_GIVEN PASSAGE_

——

Live album by Yes
- Released: 7 November 1985 (US) 17 March 1986 (UK)
- Recorded: 24 June 1984 28 September 1984
- Venue: Westfalenhalle (Dortmund, West Germany) Northlands Coliseum (Edmonton, Alberta, Canada)
- Genre: Pop rock; progressive rock;
- Length: 34:24
- Label: Atco
- Producer: Yes

Yes chronology
| 90125 (1983) | 9012Live: The Solos (1985) | Big Generator (1987) |

= 9012Live: The Solos =

1985 live album by Yes

9012Live: The Solos is the third live album by English rock band Yes, released as a mini-LP in the US on 7 November 1985 and in the UK on 17 March 1986 by Atco Records. Recorded during their 1984 world tour in support of their eleventh studio album, 90125 (1983), the album features a selection of solo tracks performed by each of the five band members, plus live versions of two songs from 90125. The album was a companion release to the band's 1985 concert film, 9012Live. In 2009, the album was reissued in Japan by Isao Kikuchi for Warner Music Japan, with two bonus tracks.

Professional ratings
Review scores
| Source | Rating |
| AllMusic | Star Half star |
| The Rolling Stone Album Guide | Star |

==Track listing==
Note: "Si", "Solly's Beard", and "Soon" were recorded on 24 June 1984 at Westfalenhalle in Dortmund, Germany. All other tracks were recorded on 28 September 1984 at Northlands Coliseum in Edmonton, Alberta. "Hold On", "Changes", and "City of Love" are part of the soundtrack to the movie 9012Live. "It Can Happen" was originally the B-side of the "It Can Happen" single (co-produced with long-time Yes engineer Eddie Offord). No date or recording location is given. The single was released in the United States, Canada, and New Zealand in 1983, making a 1983 recording date likely.

——

_RECORDS SHOWN_

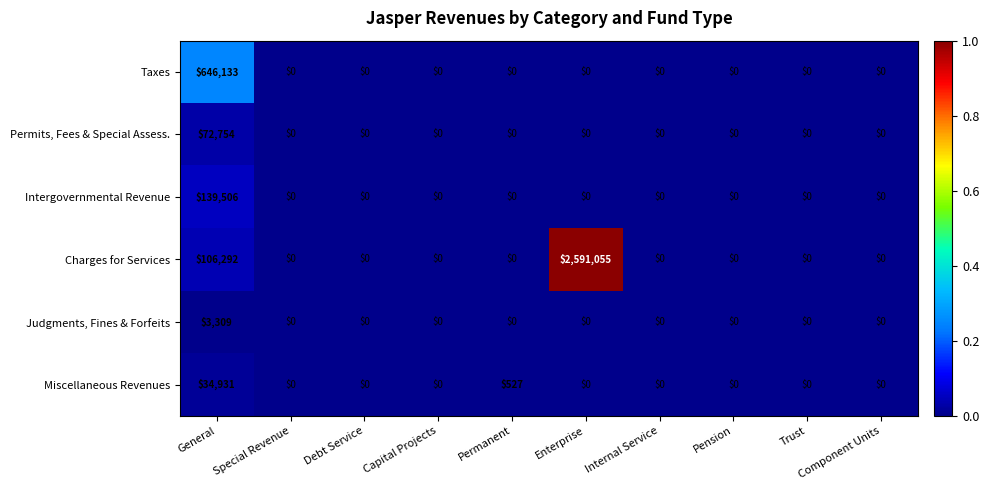

What is the difference between the maximum and minimum values in the Taxes series?

646133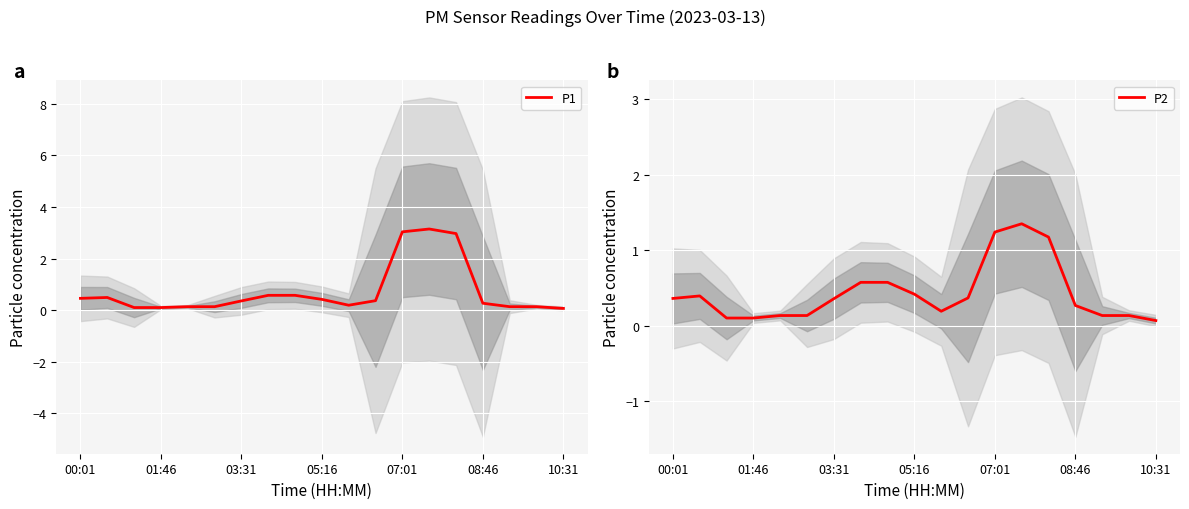

What is the label of the 19th point from the right?

00:01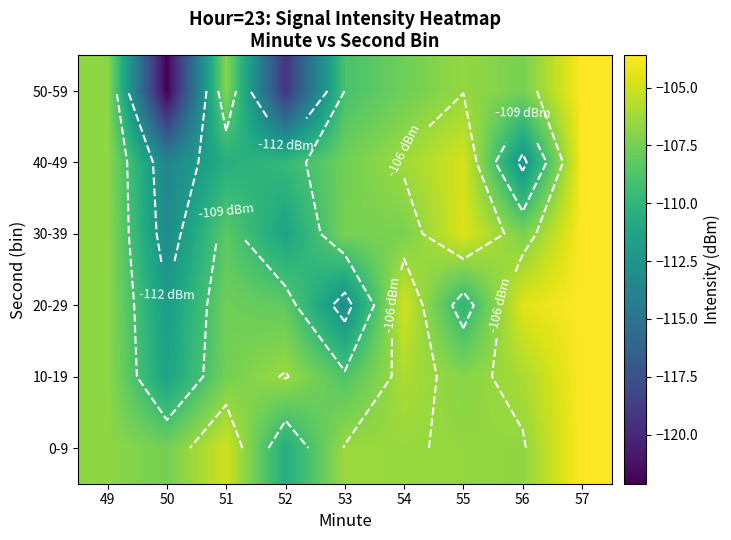

The 50-59 series shows -37.3 at 53. True or false?

False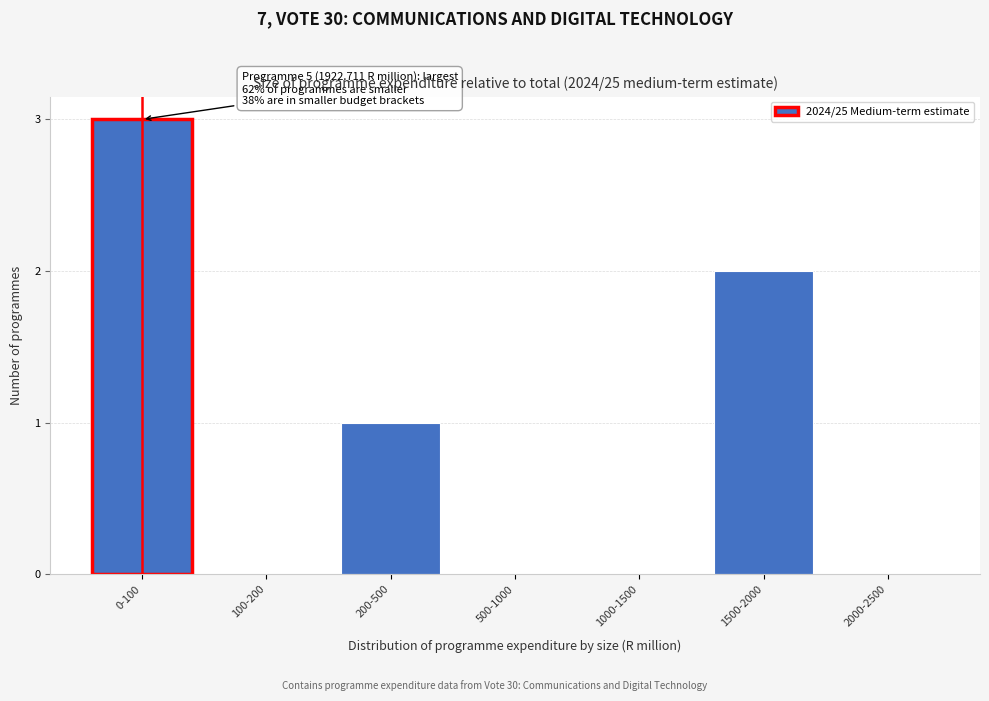

Reading left to right, extract all data points from this chart.

0-100=3	100-200=0	200-500=1	500-1000=0	1000-1500=0	1500-2000=2	2000-2500=0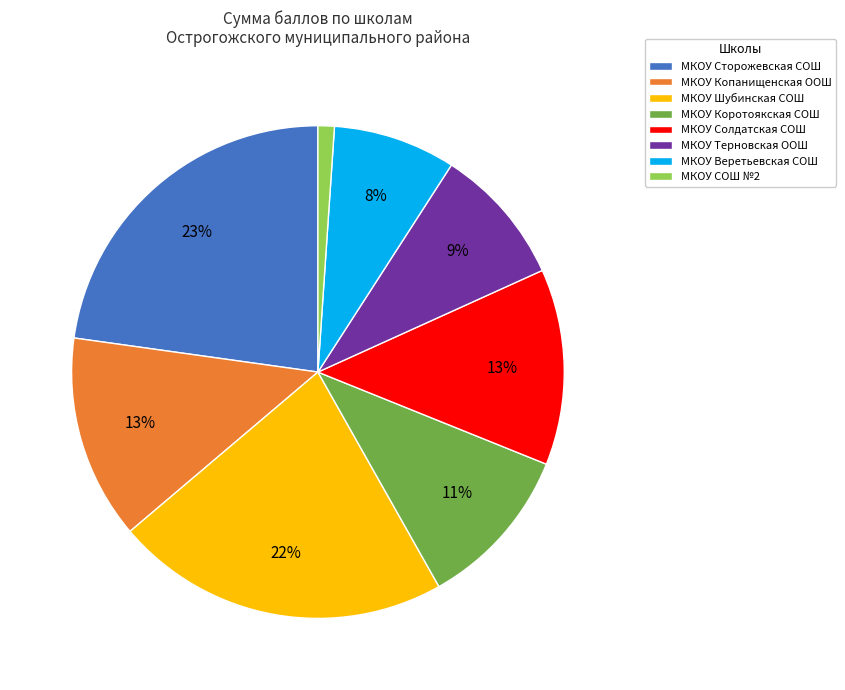

To the nearest percent, what portion does МКОУ Терновская ООШ represent?

9%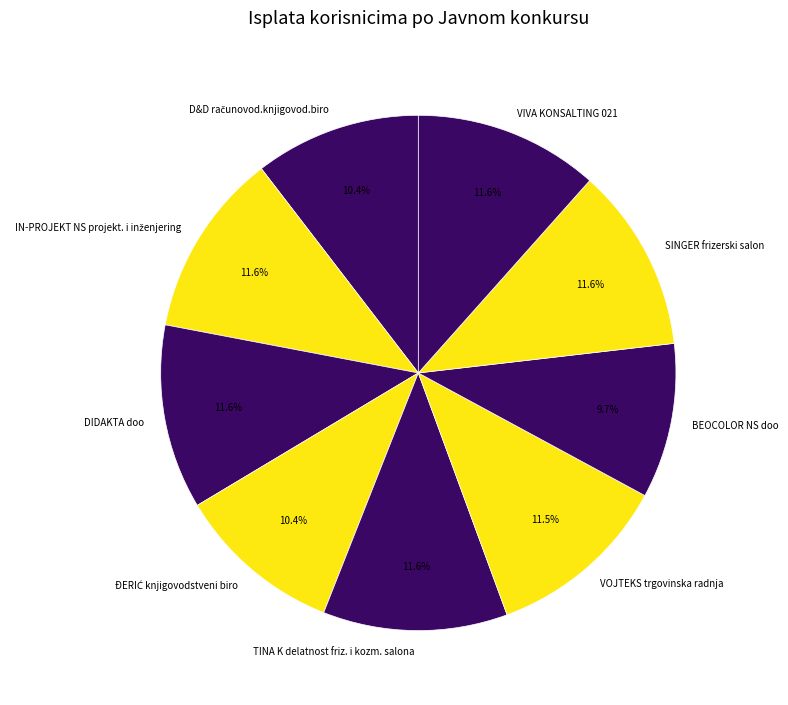

Which category has the smallest portion of the pie?

BEOCOLOR NS doo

——

_WHAT TO DO_
A: Condense the paragraph of the album article that begins "9012Live: The Solos is the third live album" into a bulleted list that keeps its main facts.
B: Pick up the album article at its last sentence and keep writing.
The records are separate material from the album article.

_NUMBERED RESPONSES_
A:
- Third live album by English rock band Yes, issued as a mini-LP by Atco Records
- Released in the US on 7 November 1985 and in the UK on 17 March 1986
- Recorded on the 1984 world tour supporting 90125 (1983), the band's eleventh studio album
- Features a solo track from each of the five members, plus live versions of two songs from 90125
- Companion release to the 1985 concert film 9012Live
- Reissued in Japan in 2009 by Isao Kikuchi for Warner Music Japan, with two bonus tracks

B:
"Hold On" and "Changes" are live versions of tracks from 90125, while "Soon" is a new arrangement of the final ballad segment from 1974's "The Gates of Delirium". The instrumental "Whitefish" was written by Chris "Fish" Squire and Alan White (hence the track title) and is based on a medley of elements from three previous Yes tracks written by Squire and/or White: Squire’s 1971 bass showcase "The Fish", the bassline from 1980's "Tempus Fugit" and a portion of 1974's "Sound Chaser". Both "Si" and "Solly's Beard" were original pieces new to this release: the first a Tony Kaye synthesizer and organ piece (at one point quoting Bach's "Toccata & Fugue in D minor") and the latter a fast-picked Trevor Rabin acoustic guitar solo, named after his dog and written/performed in the vein of 1970s jazz fusion guitarists such as Al di Meola and John McLaughlin. Versions of "Soon", "Solly's Beard" and "Whitefish" would be variously performed on subsequent Yes tours in the 1990s and 2000s.

Side one
| No. | Title | Writer(s) | Length |
|---|---|---|---|
| 1. | "Hold On" | Trevor Rabin, Chris Squire, Jon Anderson | 6:57 |
| 2. | "Si" | Tony Kaye | 2:40 |
| 3. | "Solly's Beard" | Trevor Rabin | 4:39 |
| 4. | "Soon" | Anderson | 2:18 |
| Total length: |  |  | 16:34 |

Side two
| No. | Title | Writer(s) | Length |
|---|---|---|---|
| 1. | "Changes" | Rabin, Anderson, Alan White | 7:00 |
| 2. | "Amazing Grace" | Traditional, arr. Squire | 2:10 |
| 3. | "Whitefish" | Squire, White | 8:40 |
| Total length: |  |  | 17:50 |

2009 reissue bonus tracks
| No. | Title | Writer(s) | Length |
|---|---|---|---|
| 8. | "City of Love" | Rabin, Anderson | 6:31 |
| 9. | "It Can Happen" | Squire, Anderson, Rabin | 6:29 |
| Total length: |  |  | 47:24 |

== Release ==
The album reached No. 44 in on the UK Albums Chart and No. 81 on the US Billboard 200 during a chart stay of eleven weeks.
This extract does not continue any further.